Hopefully someone can help, many thanks, John


----------



## xabiaxica (Jun 23, 2009)

TravellingJohn said:


> Hi, I have a small house near Denia that is currently empty. I am looking for a cheap kitchen to install. If you have or know anybody who has any old kitchen units or kitchen furniture that they wish to sell on the Costa Blanca I would be very interested to hear about it. Everything including the kitchen sink would be nice
> 
> I'm not looking to spend too much, just a basic usable kitchen would be great. I can collect it from wherever it is within a reasonable distance from Denia or Alicante.
> 
> ...


have a look at Costa Blanca Buy-Sell-Events! & there's a Facebook group called Sell your stuff - Spain

both have lots of second hand stuff on them


----------



## DunWorkin (Sep 2, 2010)

There is a second hand furniture shop in Javea that sells just about everything.
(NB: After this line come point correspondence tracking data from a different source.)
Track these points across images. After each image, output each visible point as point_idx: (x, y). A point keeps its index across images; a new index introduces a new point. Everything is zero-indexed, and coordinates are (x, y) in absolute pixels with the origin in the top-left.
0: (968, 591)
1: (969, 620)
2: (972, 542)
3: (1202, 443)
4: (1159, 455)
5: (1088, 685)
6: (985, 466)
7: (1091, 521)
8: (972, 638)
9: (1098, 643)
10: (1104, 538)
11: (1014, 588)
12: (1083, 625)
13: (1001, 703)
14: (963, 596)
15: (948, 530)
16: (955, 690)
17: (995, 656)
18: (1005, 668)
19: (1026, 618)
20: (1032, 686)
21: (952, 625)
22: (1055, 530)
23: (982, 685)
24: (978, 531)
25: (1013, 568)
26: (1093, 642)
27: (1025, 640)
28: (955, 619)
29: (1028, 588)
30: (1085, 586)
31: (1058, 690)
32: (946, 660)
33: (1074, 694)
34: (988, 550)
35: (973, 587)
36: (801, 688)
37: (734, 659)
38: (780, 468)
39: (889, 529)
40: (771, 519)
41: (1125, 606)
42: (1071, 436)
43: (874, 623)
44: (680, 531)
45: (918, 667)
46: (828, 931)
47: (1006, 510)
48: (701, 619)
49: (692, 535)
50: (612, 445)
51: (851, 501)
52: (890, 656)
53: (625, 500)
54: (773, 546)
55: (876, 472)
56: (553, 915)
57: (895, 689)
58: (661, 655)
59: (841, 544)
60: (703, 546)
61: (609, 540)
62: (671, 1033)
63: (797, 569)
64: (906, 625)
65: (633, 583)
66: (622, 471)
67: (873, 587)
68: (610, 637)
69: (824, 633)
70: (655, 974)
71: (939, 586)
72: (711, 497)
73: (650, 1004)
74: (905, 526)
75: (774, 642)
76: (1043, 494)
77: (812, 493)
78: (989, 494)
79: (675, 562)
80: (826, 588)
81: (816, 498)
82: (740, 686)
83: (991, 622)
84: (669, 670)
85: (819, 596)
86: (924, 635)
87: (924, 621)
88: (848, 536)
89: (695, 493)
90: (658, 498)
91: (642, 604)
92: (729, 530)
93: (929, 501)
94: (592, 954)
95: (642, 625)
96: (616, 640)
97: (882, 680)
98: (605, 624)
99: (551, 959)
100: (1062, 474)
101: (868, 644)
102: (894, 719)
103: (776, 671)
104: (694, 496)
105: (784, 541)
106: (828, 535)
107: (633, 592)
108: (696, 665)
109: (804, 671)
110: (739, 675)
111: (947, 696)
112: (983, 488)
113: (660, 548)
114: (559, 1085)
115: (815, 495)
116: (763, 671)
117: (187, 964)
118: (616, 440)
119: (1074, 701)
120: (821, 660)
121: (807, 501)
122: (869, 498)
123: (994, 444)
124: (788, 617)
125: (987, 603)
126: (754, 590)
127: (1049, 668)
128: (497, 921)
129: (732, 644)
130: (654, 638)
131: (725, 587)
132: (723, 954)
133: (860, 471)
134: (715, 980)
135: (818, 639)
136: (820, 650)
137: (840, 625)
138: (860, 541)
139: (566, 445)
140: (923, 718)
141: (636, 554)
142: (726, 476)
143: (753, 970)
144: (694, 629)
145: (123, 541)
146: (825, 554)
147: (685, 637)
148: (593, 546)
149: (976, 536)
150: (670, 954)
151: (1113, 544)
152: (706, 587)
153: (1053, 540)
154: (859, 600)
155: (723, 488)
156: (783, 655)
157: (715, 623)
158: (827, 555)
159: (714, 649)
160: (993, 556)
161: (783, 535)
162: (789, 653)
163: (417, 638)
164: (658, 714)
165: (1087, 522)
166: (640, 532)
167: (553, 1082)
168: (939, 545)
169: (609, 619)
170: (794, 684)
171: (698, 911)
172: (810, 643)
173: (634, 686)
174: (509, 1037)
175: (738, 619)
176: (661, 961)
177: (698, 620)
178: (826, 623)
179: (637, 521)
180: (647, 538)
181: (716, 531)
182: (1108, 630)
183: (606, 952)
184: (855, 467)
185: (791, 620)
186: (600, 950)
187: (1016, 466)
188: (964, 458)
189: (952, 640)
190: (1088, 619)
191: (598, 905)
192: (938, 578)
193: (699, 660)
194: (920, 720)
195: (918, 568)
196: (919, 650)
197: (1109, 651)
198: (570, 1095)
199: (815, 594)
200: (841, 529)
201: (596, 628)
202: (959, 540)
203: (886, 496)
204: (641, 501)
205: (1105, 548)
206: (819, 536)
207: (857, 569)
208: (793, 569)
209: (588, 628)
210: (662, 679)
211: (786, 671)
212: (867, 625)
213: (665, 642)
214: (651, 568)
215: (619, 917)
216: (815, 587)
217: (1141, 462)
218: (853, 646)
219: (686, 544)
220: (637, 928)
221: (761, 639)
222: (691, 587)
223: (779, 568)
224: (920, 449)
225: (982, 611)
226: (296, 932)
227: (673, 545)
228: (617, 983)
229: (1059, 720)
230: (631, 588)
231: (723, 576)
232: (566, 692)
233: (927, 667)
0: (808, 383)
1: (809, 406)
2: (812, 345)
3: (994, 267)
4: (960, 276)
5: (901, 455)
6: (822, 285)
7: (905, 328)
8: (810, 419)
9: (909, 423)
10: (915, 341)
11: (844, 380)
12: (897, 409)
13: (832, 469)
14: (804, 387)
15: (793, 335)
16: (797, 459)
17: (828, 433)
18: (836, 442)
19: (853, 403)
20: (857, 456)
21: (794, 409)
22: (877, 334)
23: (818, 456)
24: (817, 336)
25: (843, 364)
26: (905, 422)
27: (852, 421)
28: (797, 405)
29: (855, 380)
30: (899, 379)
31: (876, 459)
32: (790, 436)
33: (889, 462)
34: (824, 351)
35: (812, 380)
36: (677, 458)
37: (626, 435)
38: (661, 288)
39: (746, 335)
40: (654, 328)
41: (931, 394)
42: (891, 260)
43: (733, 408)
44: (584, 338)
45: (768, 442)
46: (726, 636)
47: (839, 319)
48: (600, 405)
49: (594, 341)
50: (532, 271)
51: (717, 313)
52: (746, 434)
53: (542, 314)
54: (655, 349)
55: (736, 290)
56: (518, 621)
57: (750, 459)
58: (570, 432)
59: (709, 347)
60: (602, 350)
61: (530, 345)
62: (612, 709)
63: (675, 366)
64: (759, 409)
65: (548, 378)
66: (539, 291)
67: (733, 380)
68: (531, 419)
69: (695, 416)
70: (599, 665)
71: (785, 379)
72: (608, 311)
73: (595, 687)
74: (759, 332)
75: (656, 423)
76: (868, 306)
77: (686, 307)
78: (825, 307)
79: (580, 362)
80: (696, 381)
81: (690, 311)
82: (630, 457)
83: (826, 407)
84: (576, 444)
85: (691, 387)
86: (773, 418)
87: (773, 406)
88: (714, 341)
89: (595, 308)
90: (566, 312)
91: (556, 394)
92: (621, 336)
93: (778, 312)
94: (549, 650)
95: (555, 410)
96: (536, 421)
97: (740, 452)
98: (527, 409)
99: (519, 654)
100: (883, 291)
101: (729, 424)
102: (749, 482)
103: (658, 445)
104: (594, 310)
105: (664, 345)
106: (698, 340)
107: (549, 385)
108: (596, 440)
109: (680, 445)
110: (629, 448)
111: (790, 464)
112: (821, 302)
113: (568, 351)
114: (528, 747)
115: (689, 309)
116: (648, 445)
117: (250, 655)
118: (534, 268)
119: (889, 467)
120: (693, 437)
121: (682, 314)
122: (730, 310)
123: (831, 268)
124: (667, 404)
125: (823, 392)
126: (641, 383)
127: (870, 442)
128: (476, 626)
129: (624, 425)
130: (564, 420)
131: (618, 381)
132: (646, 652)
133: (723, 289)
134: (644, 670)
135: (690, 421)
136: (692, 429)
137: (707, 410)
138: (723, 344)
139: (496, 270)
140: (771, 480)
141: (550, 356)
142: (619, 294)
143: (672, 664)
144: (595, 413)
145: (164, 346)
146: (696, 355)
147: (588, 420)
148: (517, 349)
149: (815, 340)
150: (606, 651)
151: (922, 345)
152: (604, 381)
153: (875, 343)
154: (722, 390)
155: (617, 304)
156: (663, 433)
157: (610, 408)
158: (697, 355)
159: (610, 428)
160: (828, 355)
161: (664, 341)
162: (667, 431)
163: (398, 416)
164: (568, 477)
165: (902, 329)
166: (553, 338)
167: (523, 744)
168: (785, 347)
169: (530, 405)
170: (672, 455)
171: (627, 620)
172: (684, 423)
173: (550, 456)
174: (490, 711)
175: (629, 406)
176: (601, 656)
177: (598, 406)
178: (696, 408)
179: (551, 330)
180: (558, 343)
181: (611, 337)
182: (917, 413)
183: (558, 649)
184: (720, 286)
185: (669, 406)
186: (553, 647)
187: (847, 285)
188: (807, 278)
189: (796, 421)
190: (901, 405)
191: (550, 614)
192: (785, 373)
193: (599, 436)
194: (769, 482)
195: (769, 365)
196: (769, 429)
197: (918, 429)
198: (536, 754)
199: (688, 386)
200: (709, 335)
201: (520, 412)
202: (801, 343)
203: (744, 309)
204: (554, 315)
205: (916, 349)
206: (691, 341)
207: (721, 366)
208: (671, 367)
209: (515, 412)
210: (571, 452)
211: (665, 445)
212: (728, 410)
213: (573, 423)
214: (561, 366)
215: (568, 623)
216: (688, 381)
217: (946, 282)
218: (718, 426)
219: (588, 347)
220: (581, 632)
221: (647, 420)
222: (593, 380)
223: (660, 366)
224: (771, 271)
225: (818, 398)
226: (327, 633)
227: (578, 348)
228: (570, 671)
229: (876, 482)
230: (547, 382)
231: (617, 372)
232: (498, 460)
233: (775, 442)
When we first came out here and wanted temporary furnishings to get us started we got a lot of things there

michaels-javea.com | Javea, Espaa | Buy and sell very good quality pre owned furniture and new beds


----------



## xabiaxica (Jun 23, 2009)

DunWorkin said:


> There is a second hand furniture shop in Javea that sells just about everything.
> 
> When we first came out here and wanted temporary furnishings to get us started we got a lot of things there
> 
> michaels-javea.com | Javea, Espaa | Buy and sell very good quality pre owned furniture and new beds


they do have some good stuff - but they tend to be rather pricey imo


----------



## grandad (May 17, 2011)

Hi i have some new units there in sevil but as i am moveing stuff to madrid it could go your way there is a fridge & frezer built in type and a cooker but the cooker is large aany way if you get stuck let me know


----------



## baldilocks (Mar 7, 2010)

Try segundamano .es: anuncios gratis para comprar y vender. Compraventa de pisos, coches, portátiles, móviles.


----------



## TravellingJohn (Oct 26, 2011)

*Thank you*

Thank you all, very useful, I have had a look at all of the suggestions so far and there is plenty of choice.


----------



## TravellingJohn (Oct 26, 2011)

grandad said:


> Hi i have some new units there in sevil but as i am moveing stuff to madrid it could go your way there is a fridge & frezer built in type and a cooker but the cooker is large aany way if you get stuck let me know



Hi, how much are you looking for, for the all of that? IS the cooker gas or electric?

Thanks for the reply


----------



## djfwells (Sep 28, 2009)

Ausinas in Benissa, just round the corner from Consum, do some really good deals on self-assembly kitchens (especially if you pay cash) - worth a look next time you are over this way.


----------



## baldilocks (Mar 7, 2010)

djfwells said:


> Ausinas in Benissa, just round the corner from Consum, do some really good deals on self-assembly kitchens (especially if you pay cash) - worth a look next time you are over this way.


Brico Brico Dept do inexpensive kitchens too and you can pay by card. We got ours from there and the stuff is quite good. Alternatively there is always Ikea. Just do a comparison on prices but bear in mind you are comparing new with possibly [mis]used.


----------



## grandad (May 17, 2011)

Hi due to i have not been down to the flat for two years i will look for the drawing i did which will remind me but the cooker is ele and is 900 wide with celramic top in stainless with one oven some chef had it in his house so it has had very little use so when time gets closer let me know i hope to pop down soon to look whots there soon but i have been saying that for some time


----------